Instructions for the task. Once you reach the line containing "[159,130,280,141] [131,149,254,159] [74,187,95,198]" in the data below, restate each line word for word up to and including the one containing "[383,147,556,161] [390,165,515,176] [341,195,563,209]".

Exercise materials.
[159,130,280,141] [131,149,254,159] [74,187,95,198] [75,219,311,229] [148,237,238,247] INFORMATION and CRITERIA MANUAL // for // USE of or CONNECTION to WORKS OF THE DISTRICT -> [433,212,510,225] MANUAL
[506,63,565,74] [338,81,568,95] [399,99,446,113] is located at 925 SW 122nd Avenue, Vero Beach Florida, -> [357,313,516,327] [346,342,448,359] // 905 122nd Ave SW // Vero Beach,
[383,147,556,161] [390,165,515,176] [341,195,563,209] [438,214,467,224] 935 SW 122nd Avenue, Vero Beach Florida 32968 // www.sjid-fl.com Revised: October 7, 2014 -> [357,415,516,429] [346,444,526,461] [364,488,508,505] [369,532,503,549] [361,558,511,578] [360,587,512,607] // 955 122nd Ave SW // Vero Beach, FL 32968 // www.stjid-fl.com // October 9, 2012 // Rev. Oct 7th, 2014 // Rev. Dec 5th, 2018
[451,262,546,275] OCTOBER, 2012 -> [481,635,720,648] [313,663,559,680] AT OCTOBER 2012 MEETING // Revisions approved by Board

--

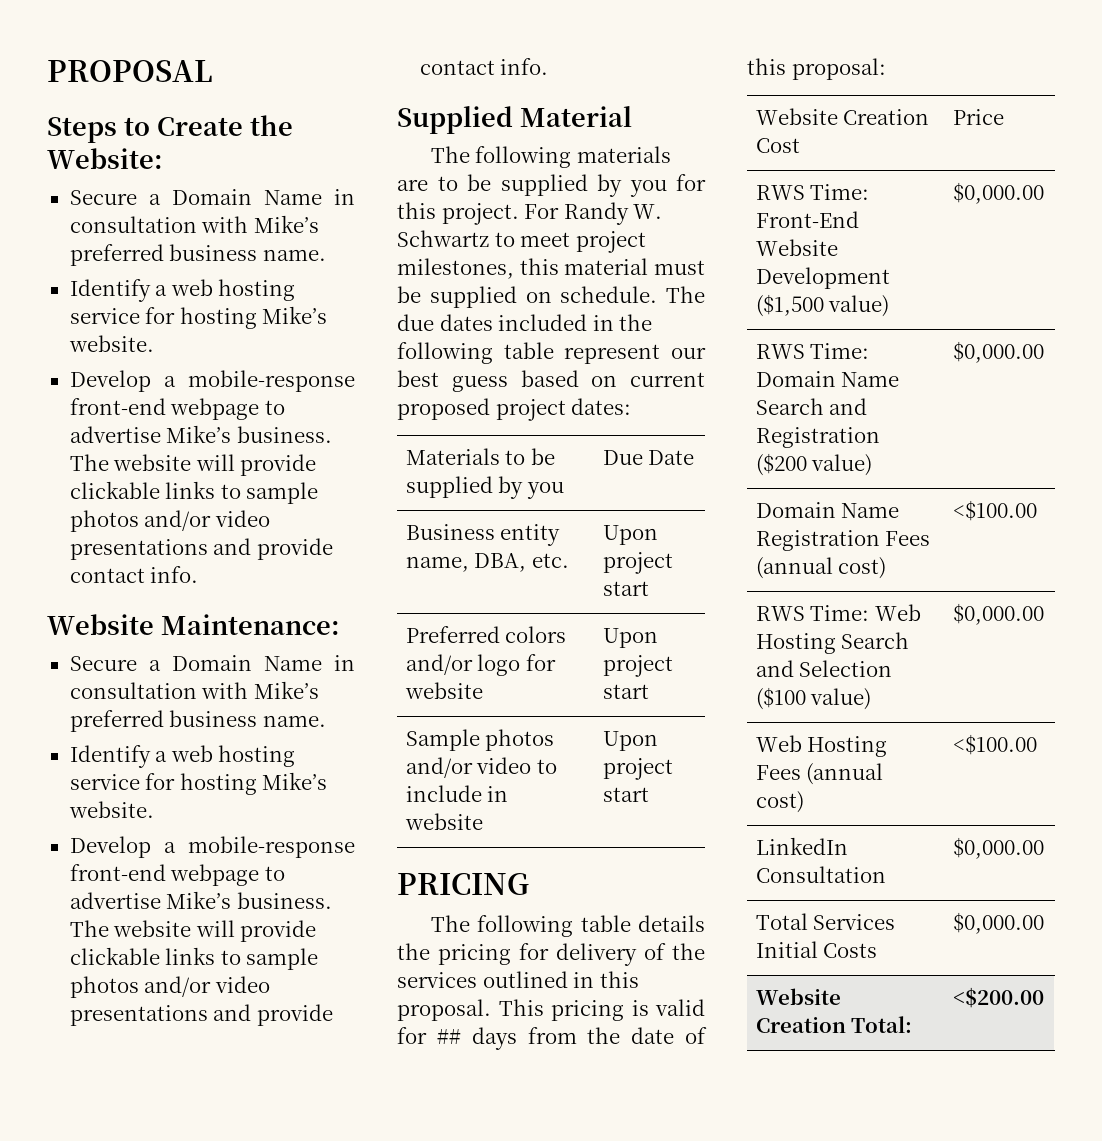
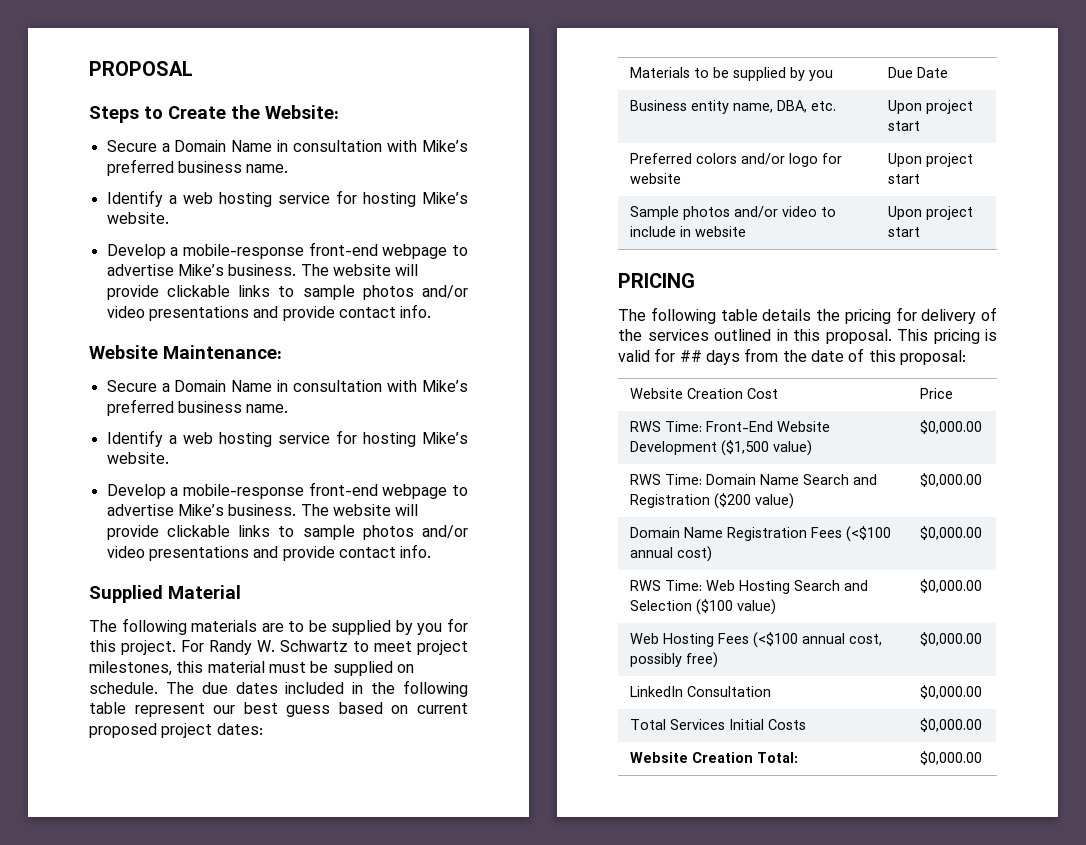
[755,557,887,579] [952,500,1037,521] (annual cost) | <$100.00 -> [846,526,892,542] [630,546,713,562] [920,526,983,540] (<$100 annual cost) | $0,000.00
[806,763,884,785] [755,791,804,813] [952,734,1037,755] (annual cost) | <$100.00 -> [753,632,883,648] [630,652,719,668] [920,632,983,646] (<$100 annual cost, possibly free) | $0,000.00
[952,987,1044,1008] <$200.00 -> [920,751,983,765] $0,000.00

Answer to the exercise.
[159,130,280,141] [131,149,254,159] [74,187,95,198] [75,219,311,229] [148,237,238,247] INFORMATION and CRITERIA MANUAL // for // USE of or CONNECTION to WORKS OF THE DISTRICT -> [433,212,510,225] MANUAL
[506,63,565,74] [338,81,568,95] [399,99,446,113] is located at 925 SW 122nd Avenue, Vero Beach Florida, -> [357,313,516,327] [346,342,448,359] // 905 122nd Ave SW // Vero Beach,
[383,147,556,161] [390,165,515,176] [341,195,563,209] [438,214,467,224] 935 SW 122nd Avenue, Vero Beach Florida 32968 // www.sjid-fl.com Revised: October 7, 2014 -> [357,415,516,429] [346,444,526,461] [364,488,508,505] [369,532,503,549] [361,558,511,578] [360,587,512,607] // 955 122nd Ave SW // Vero Beach, FL 32968 // www.stjid-fl.com // October 9, 2012 // Rev. Oct 7th, 2014 // Rev. Dec 5th, 2018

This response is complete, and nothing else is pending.